Laporan Reporter Kontan, Fauzan Zahid Abiduloh
TRIBUNNEWS.COM, JAKARTA - Pengurangan batas transaksi tunai dalam Rancangan Undang-Undang Pembatasan Transaksi Uang Kartal (RUU PTUK) dinilai tidak akan memberi dampak signifikan untuk menekan tingkat penyuapan dan korupsi.
Sebelumnya Ketua Komisi Pemberantasan Korupsi (KPK), Agus Rahardjo, mengusulkan nominal maksimal transaksi tunai dikurangi dari Rp 100 juta menjadi Rp 25 juta.
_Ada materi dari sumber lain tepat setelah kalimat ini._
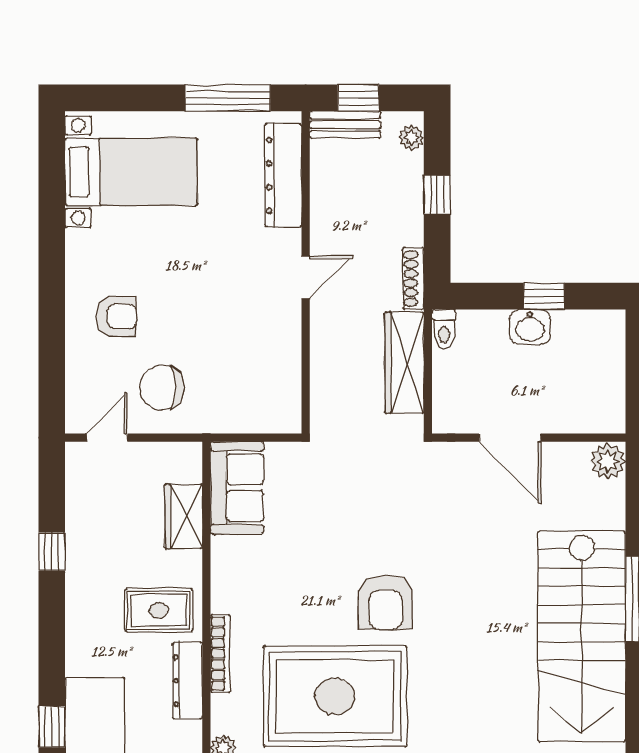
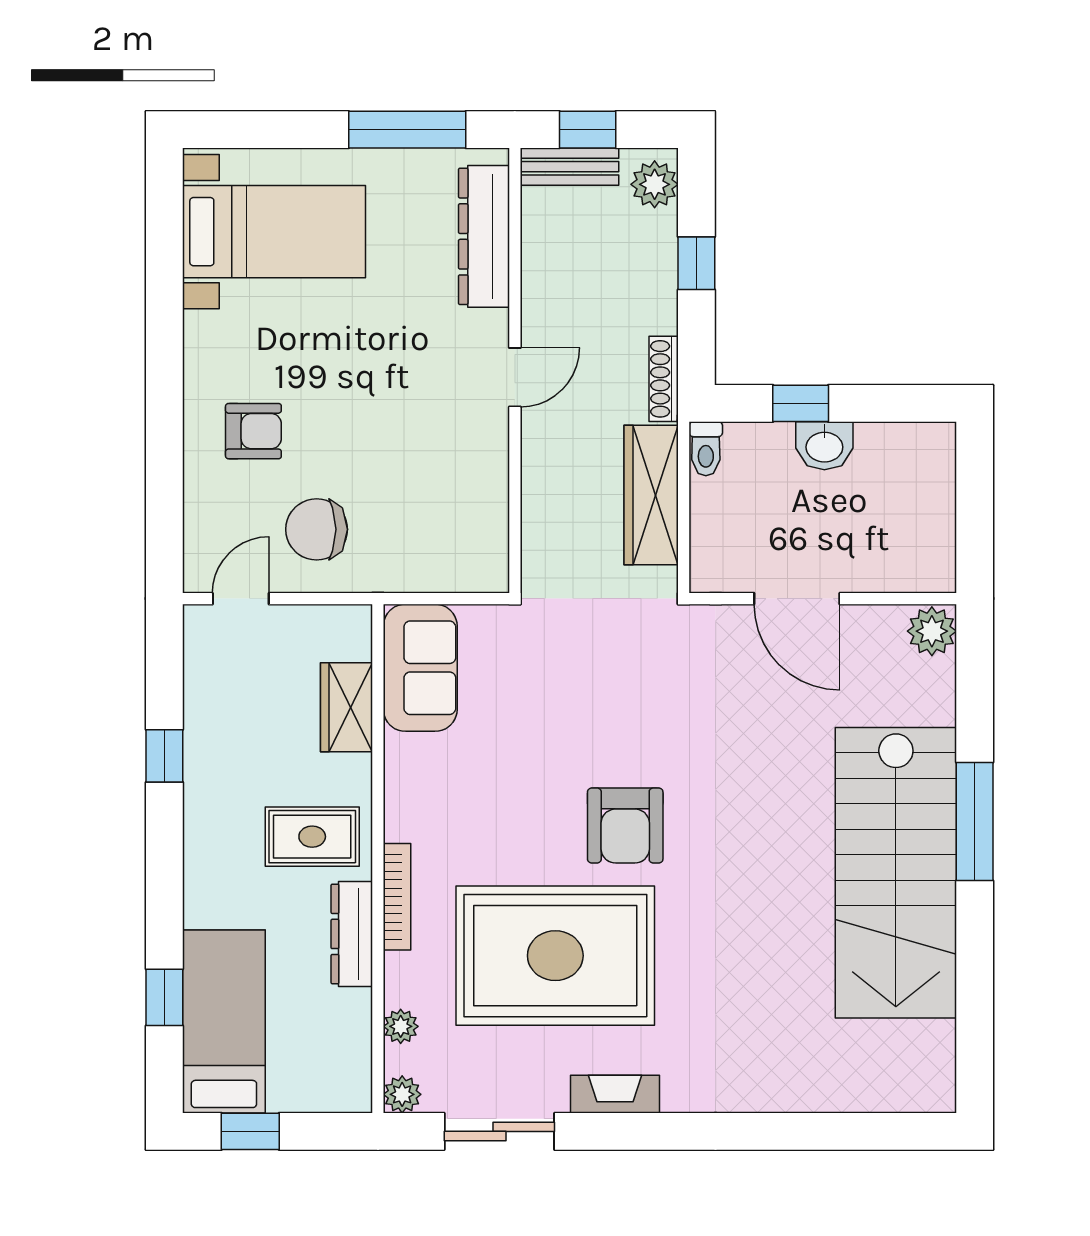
plant: (412, 138) -> (655, 184), width x1.38, depth x1.38
window: (544, 296) -> (801, 403), moved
Usulan itu ia dasarkan pada adanya praktek penyuapan kepala sekolah di daerah pedesaan sebesar Rp 25 juta.
Terhadap usulan tersebut, Yunus Husein selaku Kepala Pusat Pelaporan dan Analisis Transaksi Keuangan (PPATK) mengatakan bahwa pengurangan tersebut tidak memberikan dampak signifikan. Korupsi dan suap akan tetap terjadi, namun memang nominalnya jadi mengecil.
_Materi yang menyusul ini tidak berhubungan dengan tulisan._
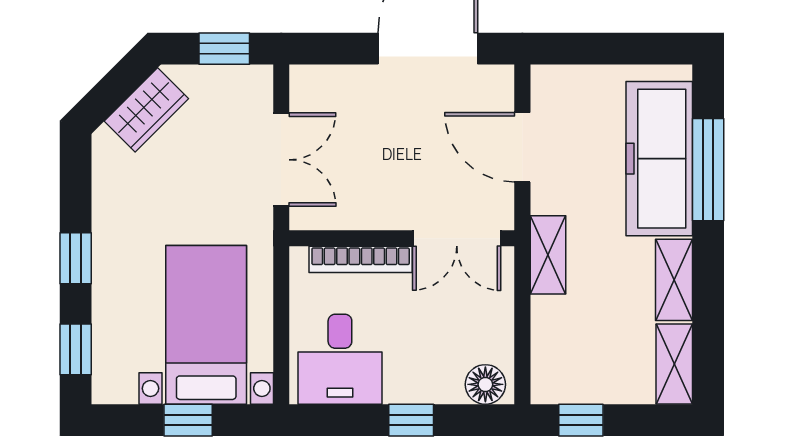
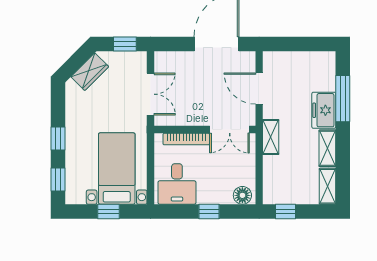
freezer: (659, 159) -> (324, 110), width x0.52, depth x0.79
"Korupsi dan suap itu karena perilaku orang-orang yang kurang memiliki integritas. Kita lihat saja, Operasi Tangkap Tangan (OTT) sudah banyak namun urung menimbulkan efek jera Jadi, relatif saja lah jumlah nominal itu," jelasnya.
Baca: Operator Seluler Akan Hanguskan Nomor Seluler Prabayar yang Registrasinya Tak Sah
Selain itu, Yunus juga mengatakan bahwa batas maksimal transaksi tunai Rp 100 juta sudah melalui pertimbangan yang matang. Penetapan itu dilakukan guna membuat kompatibilitas dengan batas transaksi tunai negara lain.
"Bila anda melihat ke luar, batas transaksi Prancis adalah EUR 15.000. Begitupun Australia, jika dihitung berdasarkan rupiah, batas transaksi tunainya sebesar Rp 100 juta. Jadi, ketetapan ini untuk menjaga kompatibilitas dan konsistensi," sebutnya.
Penjagaan kompatibilitas tersebut diyakini sangat penting. Pasalnya, bila batas maksimal transaksi tunai dibuat berbeda, itu akan membuat kebingungan mengenai aturan yang berlaku.
"Ya anda akan bingung kalo berbeda-beda. Misal, jika anda berobat ke Singapura atau Australia, sedangkan batas transaksi tunai kita Rp 25 juta, nanti aturan mana yang berlaku?" jelasnya.
Sebagai tambahan informasi, transaksi tunai untuk biaya pengobatan memang masuk dalam daftar RUU PTUK sebagai pengecualian. Selain itu, RUU PTUK memiliki 11 pengecualian lainnya. Tiga diantaranya yaitu transaksi tunai untuk melaksanakan putusan pengadilan, transaksi tunai untuk penanggulangan bencana alam, dan transaksi tunai untuk pelaksanaan penegakan hukum.